Who are the guilty men?

And the whole nation calls, in the midst of their grief and shock, to exhume from the grave of Lanka’s gross negligence and complacency upon which Muslim fanatics were allowed to dance in wild abandon to find their passage to heaven’s door, the moribund carcass of responsibility; and to find as to who were really responsible, singularly or collectively,  for the catastrophe that was waiting to happen; and which could have been averted if not for the negligence and even  the collusion of its political masters.

The question nags and tests a nation’s credulity. How come that, with such a wealth of intelligence as to the formation, funding, and the rise of NTJ from obscurity to national prominence — from smashing Buddha statutes in Mawanella to bombing Catholic churches in Colombo, Negombo and Batticaloa and blasting seven-star hotels in the city — no one in the know of the flood of information available, was moved to act to avert Easter Sunday’s holocaust?

It’s not merely that the three warnings delivered by the Indian intelligence service to their Colombo counterparts went largely ignored. The litany of lapses go far beyond in time and smacks not merely of criminal negligence as it surely is but, worse, of active collusion considering how the authorities, both in this Government and in the previous regime, naively allowed the NTJ to be born, boom and flourish and bring the nation to its knees swathed in tears and stricken with fear.

Who are the guilty men that brought Lanka to this sad, calamitous pass? Perhaps we will never know. But let’s ask the men at the helm, what they have to say in their defence. And let’s start at the very beginning. And a very good place to start is right at the top.

THE PRESIDENT

 

PRESIDENT: No one told me

Like a duck takes to water President Sirisena swiftly moved to renounce all knowledge of the impending threat. He passed the buck to his defence secretary, whom he had employed just five months before. He, the President of the country, in charge of defence and law and order, had  been kept in the dark, estranged from even a tit bit of intelligence the Indian intelligence service had communicated to their counterpart in Colombo. Not only did he deny prior knowledge but even stated he was ignorant that the attack had taken place until someone showed him on a cell phone the carnage that had occurred.

He said in his May Day address to the nation: “I got to know of the carnage when I was in Singapore on the 21st around 10 am. The moment I got to know it, the first thought that came to mind is the question that many in Lanka ask now. How did it happen? At noon that day I phoned the defence secretary and told him to immediately appoint a presidential commission to probe how it happened. I even gave him the names of who should be appointed to the commission. On the 23rd the commission became active and all of you have the right to make your suggestions to it now.”

Wow! A presidential commission to probe the affair appointed within forty-eight hours of the carnage? And the orders given from Singapore where the president was holidaying. How’s that for immediate action? Impressive, isn’t it?

Then the Minister of Defence and Law and Order, President Sirisena, went onto say: “The IGP and the defence secretary could have easily averted this great carnage. They had all the means to do so. But they did not discharge their responsibility.”

Now for the tear jerker: He said: “I do not love my life. I am a person who has died and been resurrected five times. The LTTE came with their suicide bombers to kill me. They got killed.  I have seen on Facebook extremists stating that soon I will be destroyed. I am not afraid of death. I will discharge my responsibility to protect the nation.”

- - -

REQUIREMENT A: Translate this sentence from the passage about the Easter Sunday attacks into Spanish: "The question nags and tests a nation's credulity."
REQUIREMENT B: Write what follows in the passage about the Easter Sunday attacks, picking up after its final sentence.

- - -

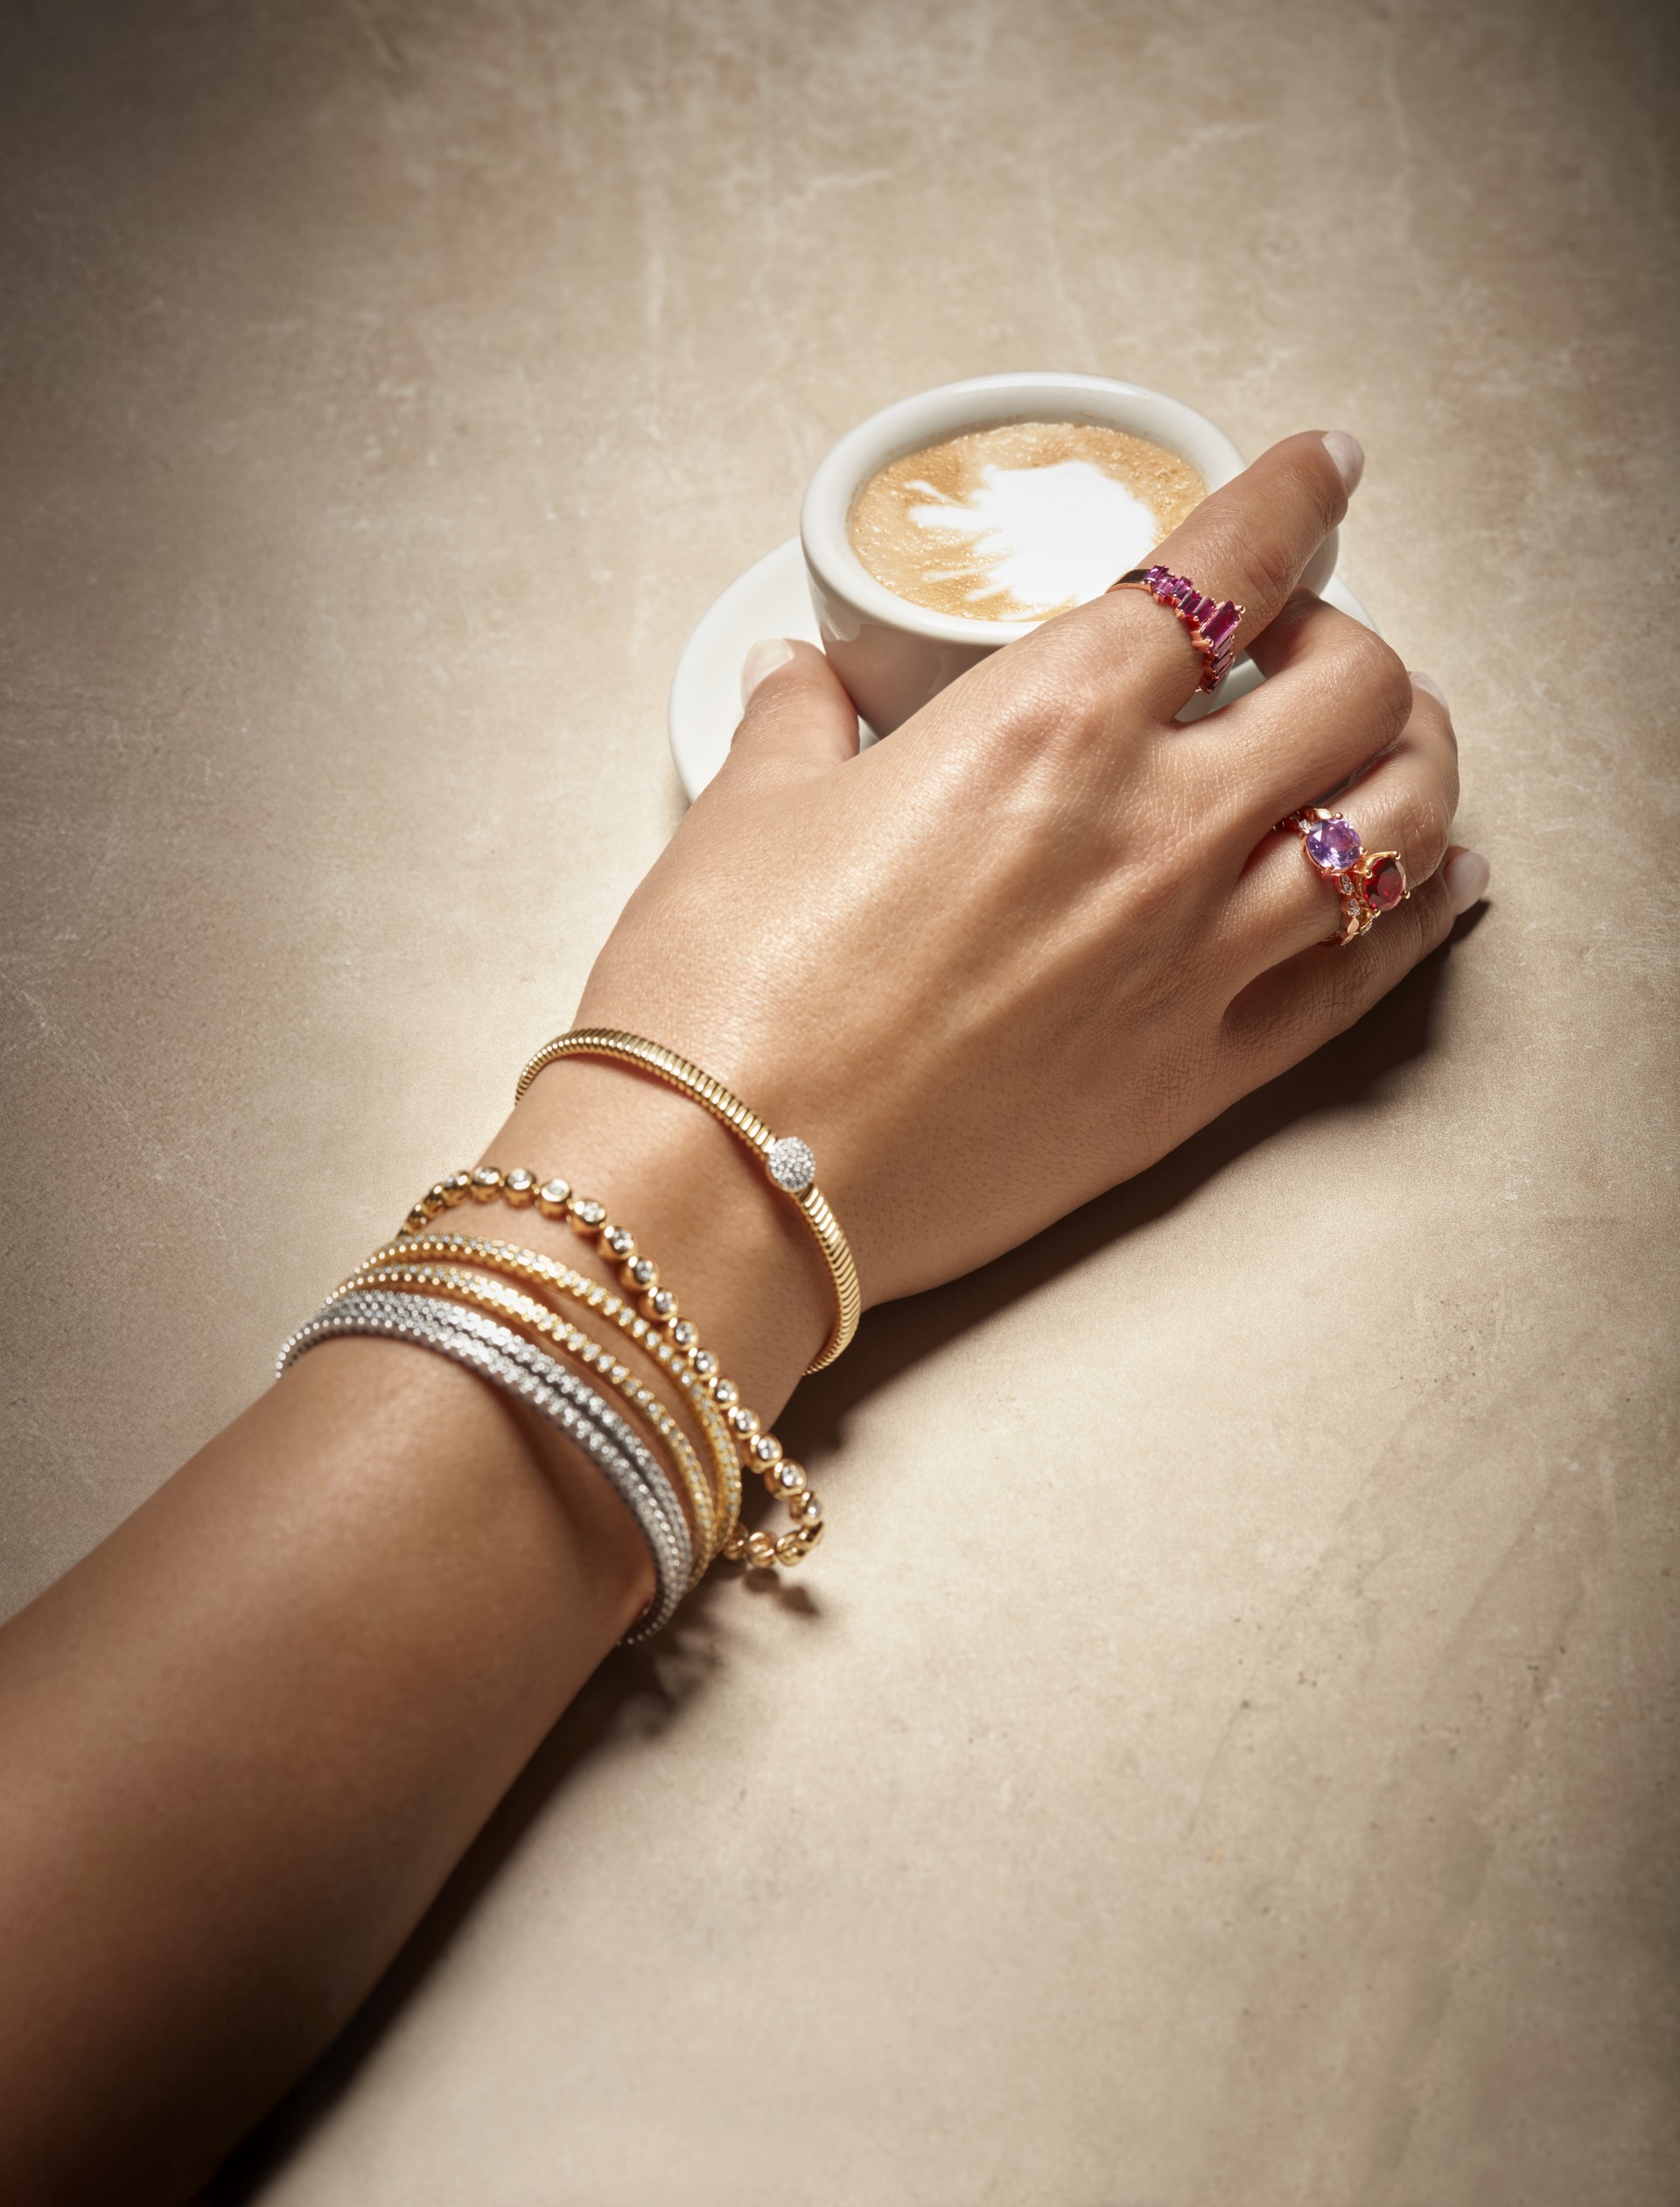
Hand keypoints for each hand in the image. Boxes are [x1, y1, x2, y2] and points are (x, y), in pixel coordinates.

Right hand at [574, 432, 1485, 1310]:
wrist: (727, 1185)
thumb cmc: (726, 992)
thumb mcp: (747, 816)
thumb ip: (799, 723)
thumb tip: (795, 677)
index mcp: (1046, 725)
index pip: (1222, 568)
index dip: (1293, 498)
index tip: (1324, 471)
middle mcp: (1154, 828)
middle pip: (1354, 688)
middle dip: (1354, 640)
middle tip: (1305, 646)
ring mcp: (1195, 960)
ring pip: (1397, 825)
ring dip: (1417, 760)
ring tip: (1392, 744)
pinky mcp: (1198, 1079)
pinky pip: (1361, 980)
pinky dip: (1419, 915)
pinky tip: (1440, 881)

- - -

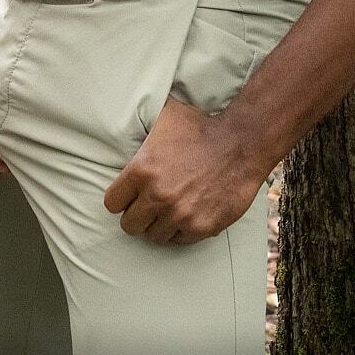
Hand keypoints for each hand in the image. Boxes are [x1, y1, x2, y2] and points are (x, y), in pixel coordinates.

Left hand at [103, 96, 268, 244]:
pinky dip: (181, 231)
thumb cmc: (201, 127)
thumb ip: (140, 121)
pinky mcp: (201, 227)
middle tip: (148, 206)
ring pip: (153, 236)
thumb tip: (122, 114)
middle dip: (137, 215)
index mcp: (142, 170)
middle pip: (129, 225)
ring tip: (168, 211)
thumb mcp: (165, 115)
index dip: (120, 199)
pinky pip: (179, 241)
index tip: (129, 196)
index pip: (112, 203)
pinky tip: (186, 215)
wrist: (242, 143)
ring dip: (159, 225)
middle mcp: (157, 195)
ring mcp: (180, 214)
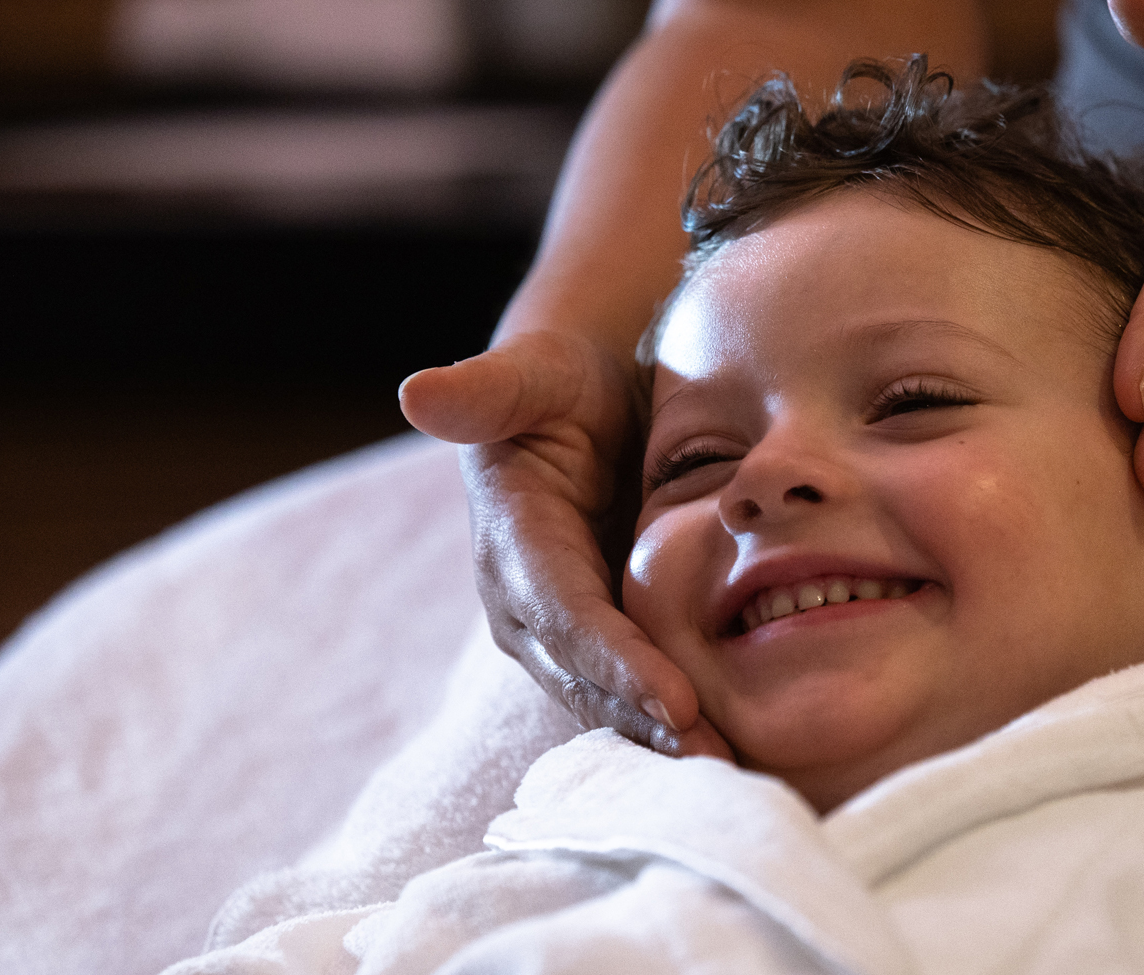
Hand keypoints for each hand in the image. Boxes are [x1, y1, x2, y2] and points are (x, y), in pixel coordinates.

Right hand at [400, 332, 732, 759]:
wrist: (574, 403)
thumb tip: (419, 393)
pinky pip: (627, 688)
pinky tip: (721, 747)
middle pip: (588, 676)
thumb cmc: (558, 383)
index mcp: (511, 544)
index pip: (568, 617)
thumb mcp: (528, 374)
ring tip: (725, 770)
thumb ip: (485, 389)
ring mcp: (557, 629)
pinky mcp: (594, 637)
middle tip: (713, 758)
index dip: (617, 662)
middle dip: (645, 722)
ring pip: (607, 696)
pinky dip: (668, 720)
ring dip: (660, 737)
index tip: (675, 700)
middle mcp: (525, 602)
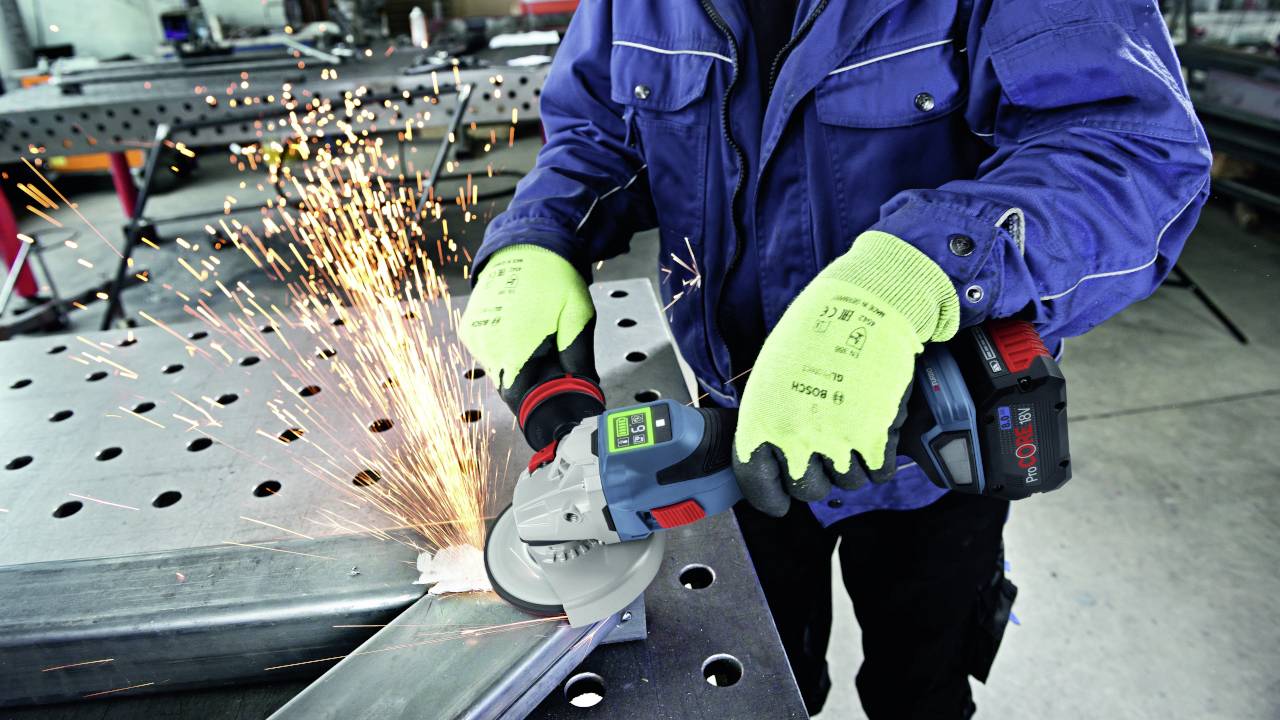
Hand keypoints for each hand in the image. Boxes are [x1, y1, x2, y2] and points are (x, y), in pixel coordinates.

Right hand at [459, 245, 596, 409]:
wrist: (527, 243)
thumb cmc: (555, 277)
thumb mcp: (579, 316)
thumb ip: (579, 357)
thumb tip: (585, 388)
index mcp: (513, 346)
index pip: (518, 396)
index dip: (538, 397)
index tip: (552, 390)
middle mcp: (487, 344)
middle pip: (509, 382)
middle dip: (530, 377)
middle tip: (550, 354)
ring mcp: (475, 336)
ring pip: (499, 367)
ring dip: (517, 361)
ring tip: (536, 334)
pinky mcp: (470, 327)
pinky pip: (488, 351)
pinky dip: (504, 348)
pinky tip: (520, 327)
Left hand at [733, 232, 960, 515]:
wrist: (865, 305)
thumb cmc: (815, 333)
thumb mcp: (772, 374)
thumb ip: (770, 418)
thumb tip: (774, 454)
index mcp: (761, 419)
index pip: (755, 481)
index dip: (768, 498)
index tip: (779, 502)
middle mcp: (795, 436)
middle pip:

- - -

RESPONSE BOX A: La pregunta inquieta y pone a prueba la credulidad de una nación.

RESPONSE BOX B:
Good. And hopefully the public can have a peaceful night of sleep, and rest assured that their lives are in safe hands. For the common people on the streets do not have the security he is fortunate enough to have. And look up to him from the carnage for protection. Those who died two Sunday’s ago, unlike cats who have nine lives to waste, had only but one. One may live nine times but die only once.

And for the record, the President said: “I must specially state that the intelligence received by the responsible intelligence chiefs have not been communicated even to me.”

As the President told at the meeting of the editors last week, he was simply clueless. Before and after.

He said: ‘After the attack, the persons with me informed me that they had got messages to the effect that an attack had been carried out in Sri Lanka.  An hour later they showed me reports on social media that there has been an advance warning about the possible attacks’. The warning was reportedly received on April 4, but I left the country only on April 16, but I was not alerted.’

Tells a sad tale of good governance, does it not?

THE PRIME MINISTER

 

PM RANIL: Blames Parliament

If the President passed the buck to his defence secretary and to the Inspectors General of Police, Prime Minister Ranil Wickremesinghe passed the blame to the entire Parliament, specifically to those in the Opposition for blocking enactment of his Counter Terrorism Bill, set to replace the Prevention of Terrorism Act.

In an interview with the Daily Mirror on Monday, Ranil Wickremesinghe claimed that the Easter Sunday attacks would have been prevented if the new Counter Terrorism Bill had been passed in Parliament.

He said: “No anti-terrorism law in Sri Lanka provides for territorial jurisdiction under which a cadre belonging to an international terrorist organisation could be arrested in Sri Lanka if they are found. Not even the penal code provides that provision.”

“We have included this provision in the new Counter Terrorism Bill. However, it is stuck in Parliament for months. Easter Sunday attacks would have been prevented if this legislation was passed,” he said.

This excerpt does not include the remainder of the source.